UK: Court rejects undercover sex case in Nottingham

Wednesday, 10 February 2010

A man should not have been prosecuted for asking a woman for sex in a Nottingham red light district, a High Court judge has ruled.

The man was arrested for a public nuisance offence by an undercover police officer, in Mapperley Road.

The case, from July 2008, had been thrown out by magistrates previously, but prosecutors tried to reopen it.

At the High Court earlier, Lord Justice Elias criticised prosecutors for trying to criminalise lawful conduct.

‘Quite hopeless’

The police sting operation took place after complaints from Mapperley residents about the impact of prostitution in the area.

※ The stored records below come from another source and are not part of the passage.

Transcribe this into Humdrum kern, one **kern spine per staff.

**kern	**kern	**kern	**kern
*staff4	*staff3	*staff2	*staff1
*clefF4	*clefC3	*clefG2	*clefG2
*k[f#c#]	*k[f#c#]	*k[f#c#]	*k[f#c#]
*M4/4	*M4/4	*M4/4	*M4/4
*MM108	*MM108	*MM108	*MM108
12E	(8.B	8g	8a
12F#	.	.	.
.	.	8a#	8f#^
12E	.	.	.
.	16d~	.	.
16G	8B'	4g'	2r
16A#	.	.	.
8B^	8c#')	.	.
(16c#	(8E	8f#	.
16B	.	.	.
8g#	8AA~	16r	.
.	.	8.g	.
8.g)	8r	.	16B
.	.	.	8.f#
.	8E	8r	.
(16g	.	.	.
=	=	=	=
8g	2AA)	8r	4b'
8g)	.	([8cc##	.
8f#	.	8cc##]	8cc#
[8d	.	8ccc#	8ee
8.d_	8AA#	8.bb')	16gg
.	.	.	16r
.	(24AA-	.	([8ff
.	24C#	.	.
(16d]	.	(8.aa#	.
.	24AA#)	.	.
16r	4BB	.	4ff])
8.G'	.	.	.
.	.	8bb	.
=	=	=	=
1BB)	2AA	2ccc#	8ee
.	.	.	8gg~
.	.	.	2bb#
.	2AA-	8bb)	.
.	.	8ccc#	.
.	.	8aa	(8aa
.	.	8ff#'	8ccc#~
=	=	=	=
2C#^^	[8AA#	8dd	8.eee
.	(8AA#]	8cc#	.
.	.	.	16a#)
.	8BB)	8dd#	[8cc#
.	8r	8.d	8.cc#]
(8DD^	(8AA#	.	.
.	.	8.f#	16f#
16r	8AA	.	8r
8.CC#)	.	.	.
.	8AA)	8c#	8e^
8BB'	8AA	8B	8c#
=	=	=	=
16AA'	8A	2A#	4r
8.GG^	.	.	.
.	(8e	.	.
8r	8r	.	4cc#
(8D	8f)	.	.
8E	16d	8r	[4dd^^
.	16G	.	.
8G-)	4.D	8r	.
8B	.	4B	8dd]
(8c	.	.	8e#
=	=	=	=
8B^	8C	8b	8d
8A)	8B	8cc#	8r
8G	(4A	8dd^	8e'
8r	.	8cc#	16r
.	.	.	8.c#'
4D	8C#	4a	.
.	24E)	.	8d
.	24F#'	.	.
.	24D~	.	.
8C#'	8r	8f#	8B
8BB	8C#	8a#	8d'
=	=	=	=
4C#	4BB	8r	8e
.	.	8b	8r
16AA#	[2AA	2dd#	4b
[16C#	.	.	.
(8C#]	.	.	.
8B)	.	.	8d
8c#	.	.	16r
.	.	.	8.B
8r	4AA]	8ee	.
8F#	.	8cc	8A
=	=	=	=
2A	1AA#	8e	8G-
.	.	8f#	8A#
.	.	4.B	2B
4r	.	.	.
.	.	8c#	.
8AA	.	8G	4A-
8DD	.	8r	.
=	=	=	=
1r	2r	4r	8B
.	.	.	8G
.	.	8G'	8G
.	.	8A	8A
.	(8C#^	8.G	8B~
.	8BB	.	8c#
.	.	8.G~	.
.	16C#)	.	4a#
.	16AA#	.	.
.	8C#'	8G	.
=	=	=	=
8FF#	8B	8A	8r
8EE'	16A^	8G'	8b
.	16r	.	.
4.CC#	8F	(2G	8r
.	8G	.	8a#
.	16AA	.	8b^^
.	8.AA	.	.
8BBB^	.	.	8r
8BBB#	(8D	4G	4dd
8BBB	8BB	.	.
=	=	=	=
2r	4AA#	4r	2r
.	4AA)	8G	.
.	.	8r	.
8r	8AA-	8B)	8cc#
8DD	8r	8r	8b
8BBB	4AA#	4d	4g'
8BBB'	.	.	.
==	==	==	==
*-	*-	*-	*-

A police officer posed as “Sarah”, a prostitute, and agreed a price for sex with the man after he approached her.
Magistrates cleared him of any offence, ruling he had done nothing wrong.

But the Director of Public Prosecutions tried to re-open the case in the High Court.

However, Lord Justice Elias said the attempt was “quite hopeless” and upheld the ruling a single incident of asking a woman for sex in a known red light district could not amount to a nuisance.

He added “a single, otherwise lawful, act” does not become a criminal offence just because other people are carrying out “similar, otherwise lawful, activity” in the same area.

Observing prosecuting authorities were using “wholly artificial” concepts to criminalise lawful conduct which they considered to be “reprehensible”, Lord Justice Elias urged all courts to have “no truck with it”.